Upsher-Smith Presents Data Highlighting Topiramate Extended-Release Formulation at 100th Annual APhA Meeting Findings Lead to Selection of an Optimal Formulation of Once-Daily USL255 (Extended-Release Topiramate) for Development in Epilepsy
MAPLE GROVE, Minn., March 12, 2012 /PRNewswire/ -- Upsher-Smith Laboratories, Inc. (http://www.upsher-smith.com) today presented Phase I pharmacokinetic data evaluating the profiles of 10 internally developed once-daily, extended-release formulations of the epilepsy medication topiramate. Of the formulations investigated, one extended-release (ER) formulation of topiramate emerged as being optimal for further development by meeting all pre-established single-dose and simulated steady-state goals as compared with immediate-release (IR) topiramate (Topamax®) administered to healthy volunteers. These findings led to the further development of USL255, an investigational treatment for the management of epilepsy in adults. USL255 is currently the subject of a global Phase III clinical trial (PREVAIL). Information about the trial can be found at: http://clinicaltrials.gov/ct2/show/NCT01142193?term=upsher+smith&rank=4.
The poster was presented on Saturday, March 10, at the American Pharmacists Associations' (APhA) 2012 Annual Meeting in New Orleans, LA (http://www.aphameeting.org).
"With the identification of an optimal formulation of extended-release topiramate, we hope to reduce the blood level fluctuations that can occur when taking immediate-release topiramate and that may be associated with adverse events at peak levels and break-through seizures at trough levels," said Mark Halvorsen, Pharm.D., Senior Director, Clinical Development at Upsher-Smith.
The abstract of this poster is available in the March/April edition of the Journal of the American Pharmacists Association. Copies of the journal are available onsite at the APhA Annual Meeting.
- "Development of a Once-Daily, Extended-Release Topiramate Formulation"
Poster # 296. Authors: Lawrence J. Lambrecht, Wesley M. Todd, Mark B. Halvorsen
About The Poster
All trials were randomized, open-label, single-dose, crossover pilot studies comparing topiramate extended-release formulations to immediate-release topiramate in healthy adult subjects. In the trials, the subjects received either IR topiramate as a single 100 mg dose, IR topiramate as two individual 100 mg doses (administered 12 hours apart), or a single 200 mg dose of ER topiramate. Due to the long half-life of topiramate, each of the study arms included a 14-day sampling period.
The study program was designed to identify an optimal ER topiramate formulation meeting the following a priori PK goals:
- Topiramate ER Cmax less than or equal to IR topiramate Cmax after a single-dose and at simulated steady-state.
- Topiramate ER Cmin greater than or equal to IR topiramate Cmin at simulated steady-state.
- Topiramate ER AUC that is equivalent for extent of exposure to IR topiramate after a single-dose and at simulated steady-state.
Only one ER formulation met all single-dose and simulated steady-state a priori PK goals, including lower Cmax, higher Cmin, and equivalent extent of exposure as compared with IR topiramate. No unexpected adverse events were seen; adverse events were consistent with those expected for topiramate.

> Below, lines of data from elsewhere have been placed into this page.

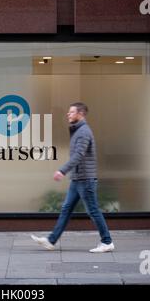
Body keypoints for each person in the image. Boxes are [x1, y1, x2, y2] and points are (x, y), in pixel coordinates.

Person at [31, 102, 114, 253]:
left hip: (85, 180)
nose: (68, 114)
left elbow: (78, 155)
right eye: (68, 112)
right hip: (77, 179)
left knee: (93, 211)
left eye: (71, 112)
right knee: (66, 209)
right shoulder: (78, 131)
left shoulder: (83, 132)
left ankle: (107, 241)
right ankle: (51, 241)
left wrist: (62, 171)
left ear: (80, 114)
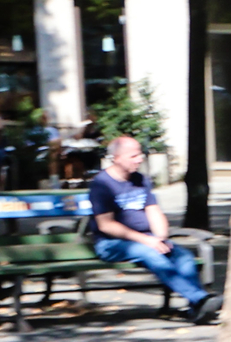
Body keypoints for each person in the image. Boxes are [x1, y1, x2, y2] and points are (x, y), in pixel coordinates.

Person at [89, 136, 218, 323]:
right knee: (151, 254)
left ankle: (196, 310)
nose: (140, 159)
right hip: (111, 243)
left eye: (140, 154)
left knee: (184, 257)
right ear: (116, 158)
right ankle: (200, 299)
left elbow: (153, 210)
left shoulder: (140, 180)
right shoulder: (102, 184)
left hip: (147, 239)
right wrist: (148, 241)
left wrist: (160, 237)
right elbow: (106, 225)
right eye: (133, 156)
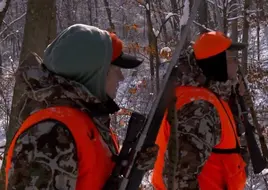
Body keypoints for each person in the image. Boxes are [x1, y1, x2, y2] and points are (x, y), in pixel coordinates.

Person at [4, 24, 156, 190]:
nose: (120, 77)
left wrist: (133, 170)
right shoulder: (51, 133)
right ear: (94, 74)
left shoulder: (84, 120)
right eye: (115, 69)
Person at [151, 31, 248, 190]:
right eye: (233, 59)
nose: (238, 64)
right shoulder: (200, 107)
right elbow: (179, 179)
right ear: (218, 64)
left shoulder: (203, 96)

Upsher-Smith's Expanding CNS Pipeline
Upsher-Smith's central nervous system (CNS) pipeline includes a number of investigational drug programs. In addition to USL255 (extended-release topiramate), USL is developing an intranasal midazolam (USL261), for the rescue treatment of seizures in patients on stable anti-epileptic drug regimens who require control of intermittent bouts of increased seizure activity, frequently referred to as seizure clusters. Another program is USL260 (tonabersat), an investigational drug and first-in-class neuronal gap junction modulator which is also a potential treatment for epilepsy.
Epilepsy is a medical condition that produces seizures affecting a variety of mental and physical functions. Almost three million people in the U.S. have some form of epilepsy with about 200,000 new cases of epilepsy diagnosed each year.(1)
Upsher-Smith Laboratories, Inc., founded in 1919, is a rapidly growing, privately held pharmaceutical company that develops, manufactures, and markets prescription and consumer products. Upsher-Smith's product portfolio focuses in the areas of women's health, dermatology, cardiology, and CNS diseases. The company's focus is growing a CNS pipeline for diseases with significant unmet need, including epilepsy and Parkinson's disease. To expand its CNS pipeline, Upsher-Smith seeks alliances and co-development programs, pursues licensing and acquisitions, and leverages its core competency in formulation development. For more information, visit http://www.upsher-smith.com.
*Topamax® (immediate-release topiramate) is a registered trademark of Johnson & Johnson Corporation.
1. Epilepsy Foundation. Available at: http://www.epilepsyfoundation.org/. Accessed on February 10, 2012.
SOURCE Upsher-Smith Laboratories, Inc.